Abstract

Testing Computational Reproducibility Review in Editorial Workflows of Academic Journals: A Randomized Controlled Trial From the European iRISE Project

Laura Caquelin,1 Rachel Heyard,2 Stephanie Zellers,3 Hanno Würbel,4 Gustav Nilsonne1

Objective

Computational reproducibility is vital to research quality, enabling others to replicate analyses and achieve the same results. Despite its importance, it is rarely assessed systematically. This study aims to evaluate whether computational reproducibility review during the publication process improves reproducibility compared with standard peer review. We hypothesize that this intervention will improve reproducibility, encourage code sharing, and reduce errors.

Design

This randomized controlled trial was designed to enroll manuscripts submitted to partnering journals that meet inclusion criteria, including open data availability and inferential analysis. Manuscripts will be randomized 1:1 to peer review with computational reproducibility review (intervention group) or standard peer review without intervention (control group). The computational reproducibility review involves reproducing the essential statistical results using shared data (with or without the code). Feedback is provided to authors in the intervention group during the peer review process. The reproducibility of the manuscripts randomized to the control group will be assessed after publication only. The primary outcome is the proportion of manuscripts for which we successfully reproduced the essential statistical results after publication. Secondary outcomes include rates of code sharing, overt errors identified, time required for the review, publication timelines, and categorized reproducibility issues.

Results

This study began in January 2025, with a preregistered protocol openly available on the Open Science Framework.1 Recruitment is ongoing, and as of April 2025, 28 manuscripts submitted to the partnering journal GigaSicence have been screened, with 17 deemed eligible. The project is scheduled to run through September 2026, with the goal of including 200 manuscripts. This presentation will outline key insights gained during the study’s implementation and preliminary results.

Conclusions

This study fills an important gap in assessing research quality by testing a practical way to improve computational reproducibility. If successful, the results could support wider use of reproducibility reviews in academic journals, leading to more reliable and trustworthy science.

Reference

1. Caquelin L, Heyard R, Zellers S, et al. A study protocol for an intervention study using computational reproducibility testing to improve reproducibility. Open Science Framework.

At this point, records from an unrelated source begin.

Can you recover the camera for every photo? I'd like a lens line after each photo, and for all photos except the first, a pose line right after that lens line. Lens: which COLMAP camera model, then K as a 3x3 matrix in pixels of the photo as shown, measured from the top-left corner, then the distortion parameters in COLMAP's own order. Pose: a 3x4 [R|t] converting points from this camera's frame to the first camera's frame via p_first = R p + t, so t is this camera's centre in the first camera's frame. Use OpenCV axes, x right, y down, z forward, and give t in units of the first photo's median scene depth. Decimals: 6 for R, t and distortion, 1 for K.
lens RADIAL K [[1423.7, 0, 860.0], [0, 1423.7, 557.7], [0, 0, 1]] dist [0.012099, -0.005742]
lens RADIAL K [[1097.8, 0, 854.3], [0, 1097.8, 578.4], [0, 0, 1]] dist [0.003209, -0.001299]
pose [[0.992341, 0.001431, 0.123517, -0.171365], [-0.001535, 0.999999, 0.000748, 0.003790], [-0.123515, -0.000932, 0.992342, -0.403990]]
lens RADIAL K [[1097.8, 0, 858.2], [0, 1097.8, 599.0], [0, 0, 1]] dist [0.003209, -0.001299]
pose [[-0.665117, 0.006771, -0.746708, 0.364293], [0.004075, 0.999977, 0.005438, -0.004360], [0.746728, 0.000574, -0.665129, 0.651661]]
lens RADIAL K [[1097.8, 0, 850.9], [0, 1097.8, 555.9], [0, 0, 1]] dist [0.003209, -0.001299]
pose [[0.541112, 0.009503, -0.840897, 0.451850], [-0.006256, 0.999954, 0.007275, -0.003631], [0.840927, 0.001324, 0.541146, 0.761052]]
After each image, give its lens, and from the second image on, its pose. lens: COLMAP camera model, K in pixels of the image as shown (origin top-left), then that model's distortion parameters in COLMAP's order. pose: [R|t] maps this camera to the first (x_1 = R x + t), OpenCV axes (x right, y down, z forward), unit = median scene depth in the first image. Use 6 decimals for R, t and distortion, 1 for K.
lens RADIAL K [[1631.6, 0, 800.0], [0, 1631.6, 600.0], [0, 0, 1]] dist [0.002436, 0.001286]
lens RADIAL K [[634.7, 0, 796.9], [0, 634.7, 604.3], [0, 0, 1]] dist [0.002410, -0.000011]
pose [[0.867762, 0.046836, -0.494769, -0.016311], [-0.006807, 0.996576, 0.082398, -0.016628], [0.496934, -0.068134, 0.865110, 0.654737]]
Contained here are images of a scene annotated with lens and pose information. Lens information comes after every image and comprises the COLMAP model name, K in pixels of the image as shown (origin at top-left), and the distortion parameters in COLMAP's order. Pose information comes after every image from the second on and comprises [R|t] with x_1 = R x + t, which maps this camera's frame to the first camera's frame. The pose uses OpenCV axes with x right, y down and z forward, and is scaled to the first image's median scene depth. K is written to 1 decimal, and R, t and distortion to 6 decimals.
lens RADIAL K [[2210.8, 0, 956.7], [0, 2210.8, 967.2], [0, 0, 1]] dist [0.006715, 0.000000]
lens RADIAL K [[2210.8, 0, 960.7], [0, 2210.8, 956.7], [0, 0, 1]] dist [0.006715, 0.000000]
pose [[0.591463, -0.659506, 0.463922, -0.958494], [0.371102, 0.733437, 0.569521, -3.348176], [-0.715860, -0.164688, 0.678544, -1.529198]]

Updated January 29, 2025. doi:10.17605/OSF.IO/3Y8FP

1Karolinska Institutet, Stockholm, Sweden, laura.caquelin@ki.se; 2Center for Reproducible Science at the Epidemiology, Biostatistics and Prevention Institute, University of Zurich, Zurich, Switzerland; 3Institute for Molecular Medicine Finland, University of Helsinki, Helsinki, Finland; 4Division of Animal Welfare, University of Bern, Bern, Switzerland.

Conflict of Interest Disclosures

None reported.

Funding/Support

This study is part of the iRISE (Improving Reproducibility in Science) project, which has received funding from the European Union under the Horizon Europe program (grant agreement 101094853).

Role of the Funder/Sponsor

The funder had no role in the data collection, analysis, or conclusions of the abstract.